As the merchants in the area refuse to have anything to do with the newcomer, since they consider the Iron Monkey their hero, an exhausted and extremely hungry Kei-ying ends up in Yang Tianchun’s house, where the doctor and his wife (?), Miss Orchid take care of him, even helping him release his son from the jail Cheng has put him in. Their clash seems inevitable, but eventually Hin-hung, an Inspector for the government arrives in the area with his team, and everything turns upside down.

Let us start with the obvious. The action scenes in the film are impervious. Yuen Woo Ping, who is also the action director has come up with a number of more than impressive choreographies, taking advantage of his protagonists’abilities, as Donnie Yen in his 30s moved like a lightning while Lee Fai (White Eagle, one of Hin-hung’s disciples) and Angie Tsang (Wong Fei Hung) were Wu Shu champions. Furthermore, the wirework, the stunts, and the special effects are more than impressive, with Yuen Woo Ping not shying away from the blood and violence, even when the receivers are children and women.

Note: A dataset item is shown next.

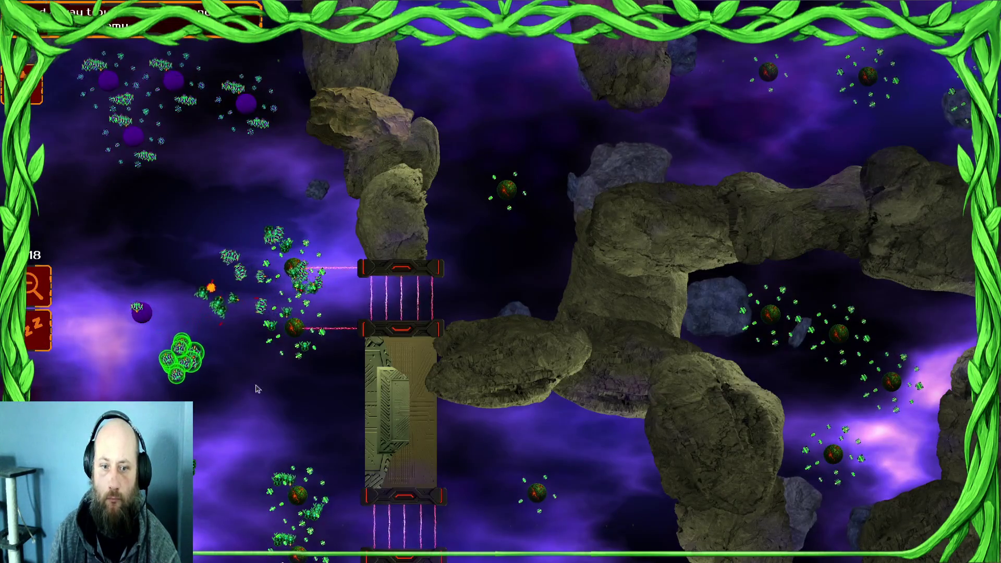
drag(289, 86, 233, 212)
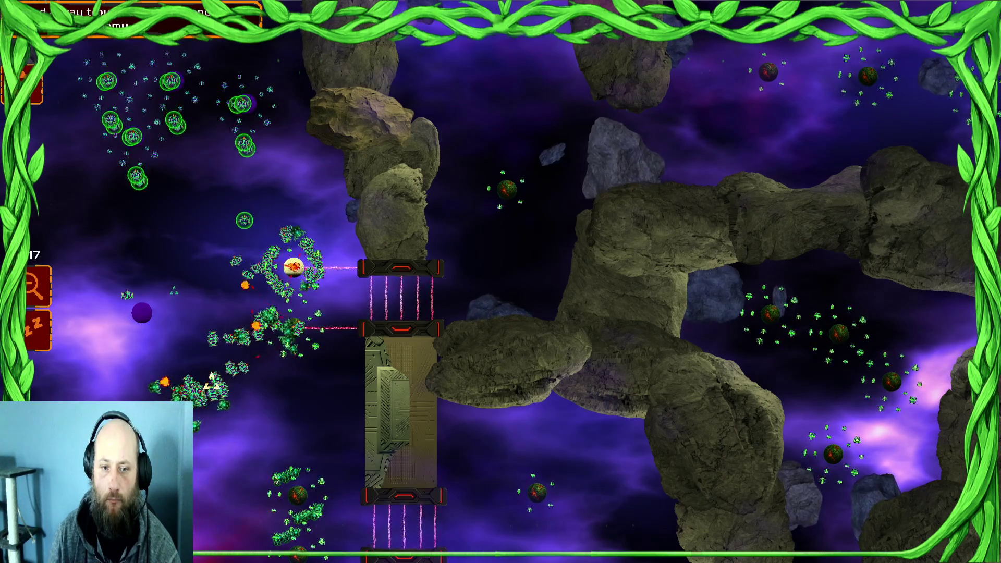
drag(225, 375, 208, 413)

Arthur Wong and Tam Chi Wai’s cinematography is impressive, with their camera following the action as closely as possible. Furthermore, with the combination of Ringo Cheung’s production design and Ng Bo Ling’s costumes, the presentation of the era is quite accurate, both in the slums and in the palace. Chi Wai Chan, Angie Lam and Marco Mak’s editing induces the film with a very fast pace, which also extends to the non-fighting scenes, in a tactic that heightens the entertainment aspect of the film even more.

Furthermore, most of the archetypical elements of the wuxia are here, as the film includes corrupt officials, beautiful women, fights in roofs, the naming of the techniques used, shaolin monks, and impressive entries by both the villains and the protagonists. Add to that some elements of slapstick humor, a bit of drama, and you have the backbone of a true wuxia.

However, what sets “Iron Monkey” apart is that the political comments are quite frequent and pointy, with the script highlighting the corruption of the officials and their neglect of their subjects in the harshest fashion. The scene where Cheng is wondering about a way to raise money to buy another position is a distinct sample of the fact, along with his practices, which show absolutely no concern about the living or dying of the people in the area, but also his employees.

As is usually the case in the category, the acting serves the action scenes, for the most part. However, it is definitely on a much higher level here, than it is usually the case. Donnie Yen is quite convincing as the father in distress, while Rongguang Yu as Iron Monkey emits kindness and dignity from every pore. Gorgeous Jean Wang as Miss Orchid provides the necessary female aspect with gusto. The ones who steal the show though are the villains, with James Wong appearing as sleazy as possible in the role of Governor Cheng, while Yen Shi-kwan is great in the archetypical role of the majestically evil, as Hin-hung. Lastly, Yuen Shun-yi as General Fox, the head of Cheng’s guard, is the mains source of comedy in the film, rather successfully.

“Iron Monkey” is a masterpiece of the genre (to say the least) and a film all fans of wuxia and martial arts in general should have in their collection. The release from Eureka is excellent, in both image and sound, while the extras are more than interesting, as they include interviews with almost the whole cast, and even martial arts exhibitions from Angie Tsang and Lee Fai.